The accusation that OFSTED has lost its political independence, he said, was “an aggrieved mantra which is substituted for any rational engagement”, and “the more vociferous the cries that we have compromised our independence, the more confident I will be that we are . . . in touch with the interests of the people who use the service.” Powerful and elegant phrasing, but we’d heard it before.

When Ted Wragg took back the microphone to reply, he began to draw a little blood from the chief inspector. First, he accused Mr Woodhead of “knocking down straw windmills” - attacking targets that nobody was defending. “Who is against parents’ need to know? Who is against the publishing of reports? Nobody wants to return to the previous system when schools were inspected just once every 14 years or so.
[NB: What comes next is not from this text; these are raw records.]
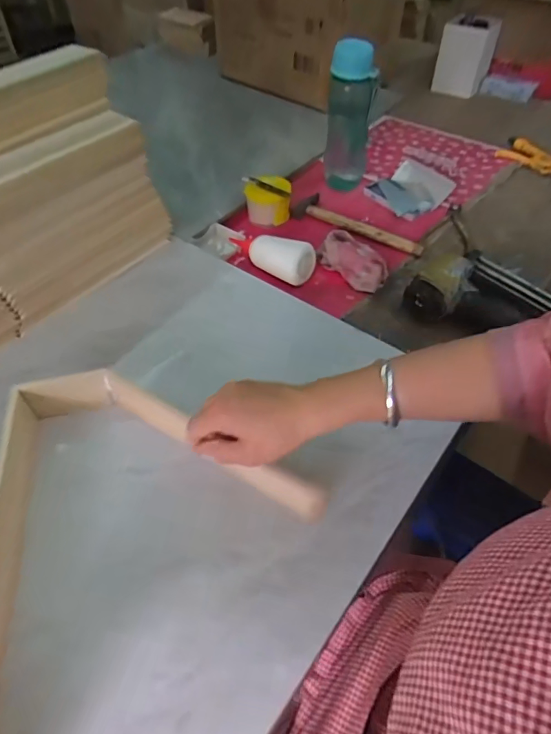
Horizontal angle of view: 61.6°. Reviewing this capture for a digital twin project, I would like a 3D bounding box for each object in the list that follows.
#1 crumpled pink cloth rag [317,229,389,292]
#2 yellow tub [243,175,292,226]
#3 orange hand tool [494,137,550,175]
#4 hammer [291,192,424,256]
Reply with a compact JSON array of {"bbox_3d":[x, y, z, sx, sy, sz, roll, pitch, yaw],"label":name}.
[{"bbox_3d":[0.122,-0.165,0.726,0.059,0.040,0.113,-32,56,-24],"label":"crumpled pink cloth rag"},{"bbox_3d":[-0.014,-0.297,0.828,0.079,0.071,0.082,0,50,0],"label":"yellow tub"},{"bbox_3d":[0.527,-0.441,0.970,0.052,0.028,0.146,-24,54,-21],"label":"orange hand tool"},{"bbox_3d":[0.146,-0.247,0.808,0.243,0.031,0.065,28,55,22],"label":"hammer"}]

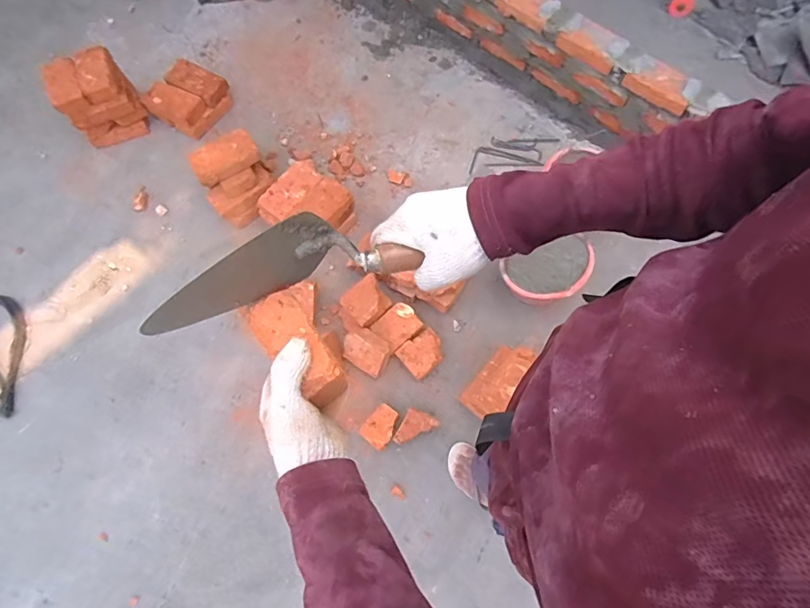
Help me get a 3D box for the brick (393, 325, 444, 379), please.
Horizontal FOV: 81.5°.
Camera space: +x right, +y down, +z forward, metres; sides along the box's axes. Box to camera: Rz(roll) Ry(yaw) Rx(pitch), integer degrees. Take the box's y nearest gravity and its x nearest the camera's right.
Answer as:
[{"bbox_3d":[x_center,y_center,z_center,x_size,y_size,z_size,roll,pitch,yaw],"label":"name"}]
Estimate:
[{"bbox_3d":[0.055,0.137,1.352,0.133,0.043,0.106,-42,74,-12],"label":"brick"}]

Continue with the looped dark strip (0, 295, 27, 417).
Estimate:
[{"bbox_3d":[-1.212,0.134,1.394,0.162,0.060,0.397,-31,72,-8],"label":"looped dark strip"}]

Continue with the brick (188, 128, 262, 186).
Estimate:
[{"bbox_3d":[-0.557,-0.453,1.447,0.195,0.055,0.117,-30,71,-9],"label":"brick"}]

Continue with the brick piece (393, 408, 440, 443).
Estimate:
[{"bbox_3d":[0.031,0.342,1.272,0.090,0.034,0.100,26,72,11],"label":"brick piece"}]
It’s not the exclusive role of Chris Woodhead to represent parents” - or to suggest that they need a champion to protect them from teachers, he said.

He also pointed out that the TES survey quoted by the chief inspector had also asked heads whether they thought Mr Woodhead was contributing to school improvement. “Eighty per cent said No.”

At this point Mr Woodhead began to look a bit grim, and when Prof Wragg went on to compare the chief inspector’s extrapolations about numbers of incompetent teachers to the prophecies of Mystic Meg, his face turned stony.

The debate from the floor was disappointing because it was monopolised by the characters who always speak at these occasions, notably the education correspondent from Living Marxism in support of Mr Woodhead (does her editor know she’s out?), several headteachers, both for and against the motion, and a spokesman from the Campaign for Real Education who seemed to be under the impression that the problems of William Tyndale school (the centre of controversy in 1976) were still a hot issue.

Mr Woodhead’s finale included the statement that “the real message of my annual report is that standards are improving”, but he clouded it with a repetition of his attack on the inspectorate: “We’ve got to recognise that some inspectors are shirking judgments - we need teams to be robust, impartial and rigorous.”